Le Comité international de la Croix-Rouge se préoccupe depuis longtemps de la question des armes nucléaires, en raison tant de la menace considérable qu’elles représentent pour les civils que de leurs implications pour le droit international humanitaire. Le 5 sep­tembre 1945 déjà, le CICR a exprimé publiquement le souhait de voir les armes nucléaires prohibées. Dès 1948, le Mouvement international de la Croix-Rouge tout entier, réuni à l’occasion de ses Conférences internationales, a appelé à l’interdiction des armes de destruction massive en général, et des armes nucléaires en particulier. Dans un appel aux Etats parties aux Conventions de Genève en 1950, le CICR, parlant d’avant l’ère atomique, s’est exprimé en ces termes :

«La guerre supposait encore un certain nombre de règles restrictives. Elle supposait surtout une discrimination entre les combattants et les non-combattants. Avec les bombes atomiques, avec les armes aveugles, toute discrimination devient impos­sible. Comment ces armes pourraient-elles épargner les hôpitaux, les camps de prisonniers de guerre, la population civile? Elles conduisent à l’extermination pure et simple. […] [Leurs] effets immédiats et durables interdisent de secourir les sinistrés. Dans ces conditions, le seul fait d’envisager, à un titre quelconque, l’usage de la bombe atomique, compromettrait toute tentative de protéger les non-combattants au moyen de textes juridiques. Toute règle coutumière, toute disposition contractuelle resteraient vaines en face de la destruction totale produite par cet engin. » Fort de cette constatation, le CICR a demandé aux Etats «de tout mettre en œuvre pour aboutir à une entente sur la prohibition de l’arme atomique».

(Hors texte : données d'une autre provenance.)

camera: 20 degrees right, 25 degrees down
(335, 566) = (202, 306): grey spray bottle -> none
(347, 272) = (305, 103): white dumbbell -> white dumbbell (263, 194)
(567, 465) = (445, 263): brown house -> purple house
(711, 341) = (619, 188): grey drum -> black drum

En 1996, le CICR s’est félicité que la Cour internationale de justice, dans son avis consultatif relatif aux armes nuclé­aires, ait confirmé que les principes de distinction et de proportionnalité établis par le droit international humanitaire sont «intransgres­sibles» et qu’ils s’appliquent aussi aux armes nucléaires. Appliquant ces prin­cipes à ce type d’armes, la Cour a conclu que «l’emploi des armes nucléaires serait généralement contraire aux principes et règles du droit international humanitaire». Elle n’a en revanche pas été capable de décider si, dans un cas extrême de menace pour la survie de l’Etat, l’emploi des armes nucléaires serait légi­time.

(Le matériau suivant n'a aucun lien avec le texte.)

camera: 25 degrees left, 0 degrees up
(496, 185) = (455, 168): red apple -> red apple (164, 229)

D’aucuns ont invoqué des cas de figure spécifiques et réducteurs à l’appui de l’argument selon lequel des armes nuclé­aires pourraient être utilisées en toute légalité dans certaines circonstances. Toutefois, la Cour a conclu que: «Le pouvoir destructeur des armes nucléaires ne peut être endigué ni dans l’espace ni dans le temps. […] Le rayonnement libéré par une explosion nucléaire aurait des effets préjudiciables sur la santé, l’agriculture, les res­sources naturelles et la démographie, et cela sur des es­paces considérables. De plus l’emploi d’armes nucléaires ferait courir les dangers les plus graves aux générations futures.» A la lumière de cette conclusion, le CICR voit mal comment l’emploi, sous quelque forme que ce soit, d’armes nucléaires pourrait être con­forme aux règles du droit international humanitaire.

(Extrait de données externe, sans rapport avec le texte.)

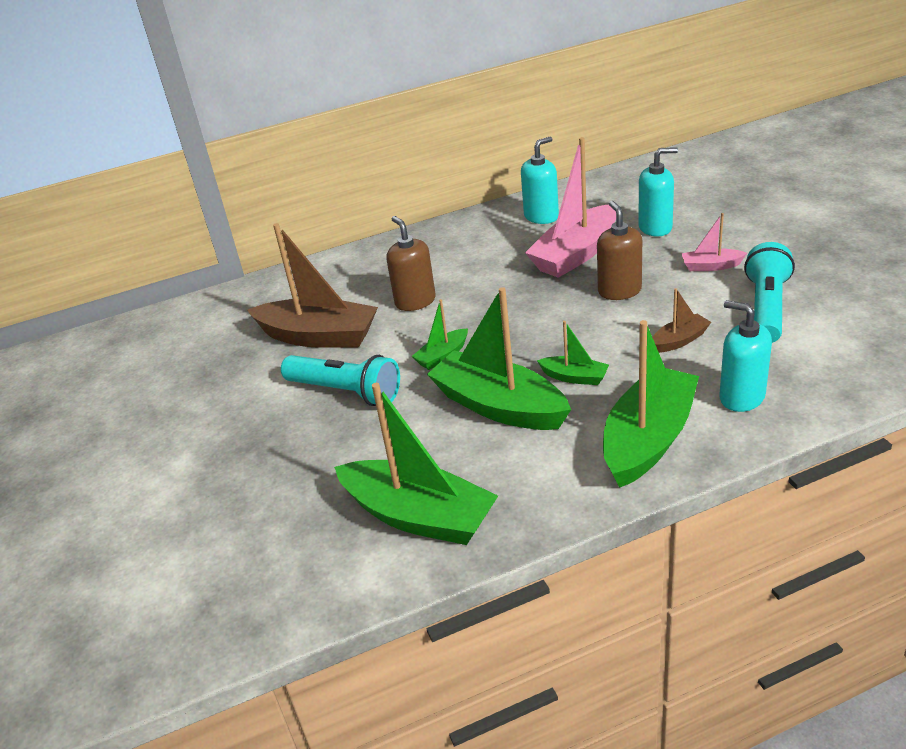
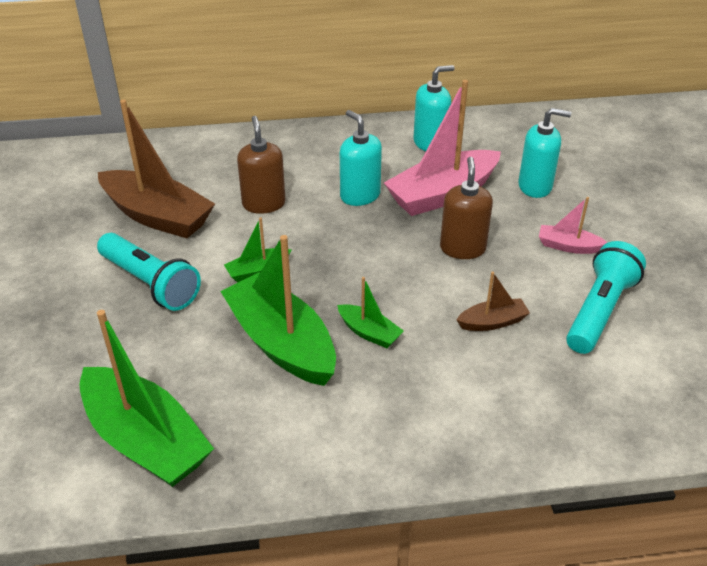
camera: 10 degrees right, 5 degrees up
(648, 439) = (404, 425): green boat -> none
(741, 397) = (521, 406): turquoise soap dispenser -> turquoise soap dispenser (360, 195)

La position du CICR, en tant qu’institution humanitaire, se fonde – comme il se doit – sur des arguments qui vont au-delà d’une analyse purement juridique. Les armes nucléaires sont uniques du fait de leur pouvoir de destruction, des souffrances humaines indicibles qu’elles causent, de l’impossibilité de maîtriser leurs effets dans l’espace ou le temps, des risques d’escalade qu’elles comportent et de la menace qu’elles constituent pour l’environnement, les générations fu­tures et la survie même de l’humanité. Aussi le CICR lance-t-il aujourd’hui un appel à tous les Etats, pour qu’ils veillent à ce que de telles armes ne soient plus jamais utilisées, indépendamment de leur point de vue quant à la licéité de leur emploi.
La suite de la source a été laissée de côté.